Living — knowing-not-knowing, again and again — is all I can do. Ardently living.

     Land Day. The heart of living, for everyone.

April 2025

     The salty winter is gone! Desperate joy at the puffy buds, the daffodils. Winter is hard, even brutal, but has no malice. 
     Hands Off in the rain, with tens of thousands. By happenchance and in separate encounters, I met new neighbors.
     
This is also the world. 
This is also the world comes back, or I look for it. I saw, I felt, not just once, not just twice, this is also the world.

     And I found a good dentist not far from me!
     Hope in the middle of loss, loss, loss. Normalization, or we have to live this, with a heightened awareness of all that is “good” and all that is “bad.” Kindness and beauty reverberate through me; anger, pain, and fear reverberate through me.
     I learn heart and stillness from people who know the body, know mind, indeed know soul as they seek to better serve trauma-affected and neurodiverse youth, especially young men of color. This is also the United States, this is also the world.
     Chatting with family; eating with friends; being enchanted by adolescent night herons who are hunched and glum among preening and turning adolescent egrets. This is also my life, this is also the world.

May 2025

     Wild swings from the pleasures of late spring to disbelief and dogged reading of the news. I read the news for 10, 20, 30 minutes, no more than that in one sitting, often no more than that in a day.
     Color-splatch moments of recognition and intimacy with dear ones and strangers. Such moments gentle my soul.
     My reactivity, as well as the hedging of myself to avoid that reactivity, ages me.

 What can I do? What will change in my lifetime? 

And yet I know we are not doomed. What exactly that means I’m not sure. We are not doomed is a real thing, a sorta-kinda cloud of history, evidence, conservations, cycles, but if I look too closely everything shifts and meanings change their shape. Nothing disappears; I just can’t martial all of it. I can’t throw a cover over it and hold it all, subdue it, and then order it. Of course I can do that — hold it, order it — for limited purposes and periods, of course I can, but not for the lengths and breadths of not-doom.

June 2025

    The first New York cherries, the first local blueberries! 
    The light and air and food of early summer, along with:
  • continued erratically violent implementation of erratically cruel immigration-related directives; 
  • continued threats to dissent; 
  • continued lies;
  • continued erratic foreign policy; 
  • continued yes-sing of the Republican Party and Supreme Court majority; 
  • continued erratic nothing on Palestine-Israel, Ukraine-Russia. 
     Let people die, fill your coffers, strut around. NO KINGS.
    Beautiful summer days, visiting children.
    Repeated encounters with young people provide an antidote to simple endings. Young voices in politics. Young people will turn this. 

     Zohran Mamdani. I hope he holds on to honesty, principle, partnership, and engagement. These are what he brings as much or more than his policy ideas.

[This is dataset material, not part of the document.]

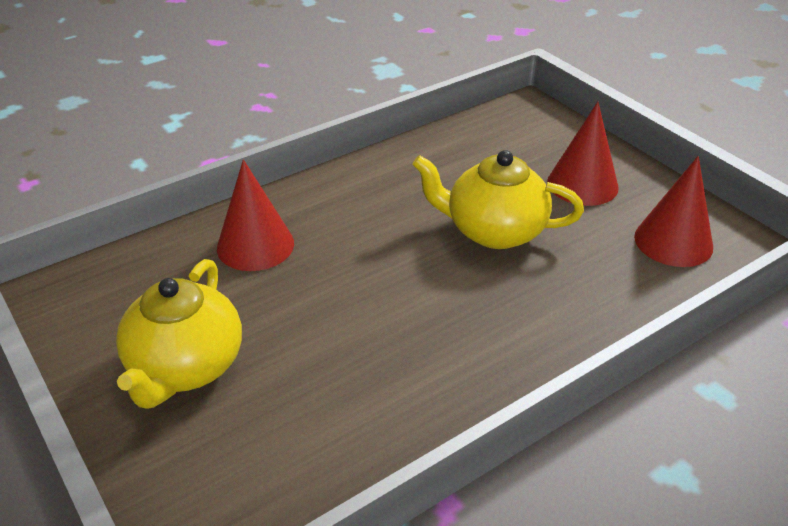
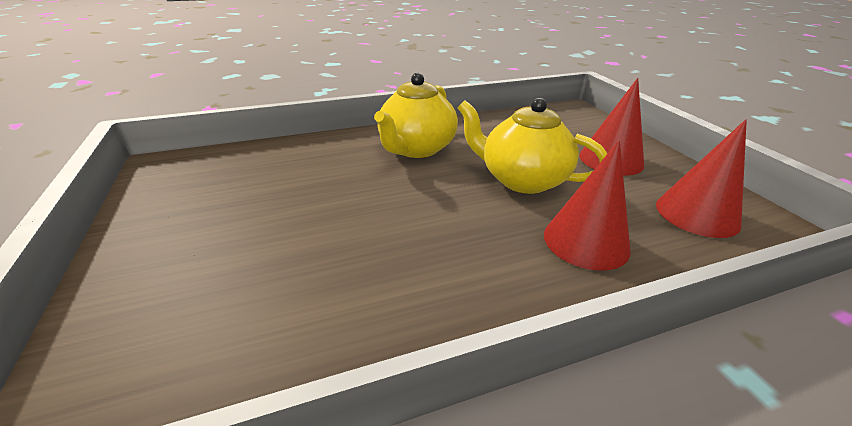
camera: 15 degrees right, 5 degrees down
yellow teapot [116,259,242,409] -> yellow teapot moved to [374,73,458,158]
red cone [217,159,294,271] -> red cone moved to [544,140,630,271]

Will he be allowed?
   I ended June with a covid-19 infection, not so novel any more but still an unfolding mutation and an alarming resonance. 2020-2025.

It hurts to try to comprehend — to feel in my body — my experience of all the good in my life and the layers of threat, struggle, and pain around me. It’s easier to feel just the good. Or just the pain.

We’re halfway through 2025, a quarter through this first century of this second millennium in our Gregorian calendar. I’m aging, with history in my body.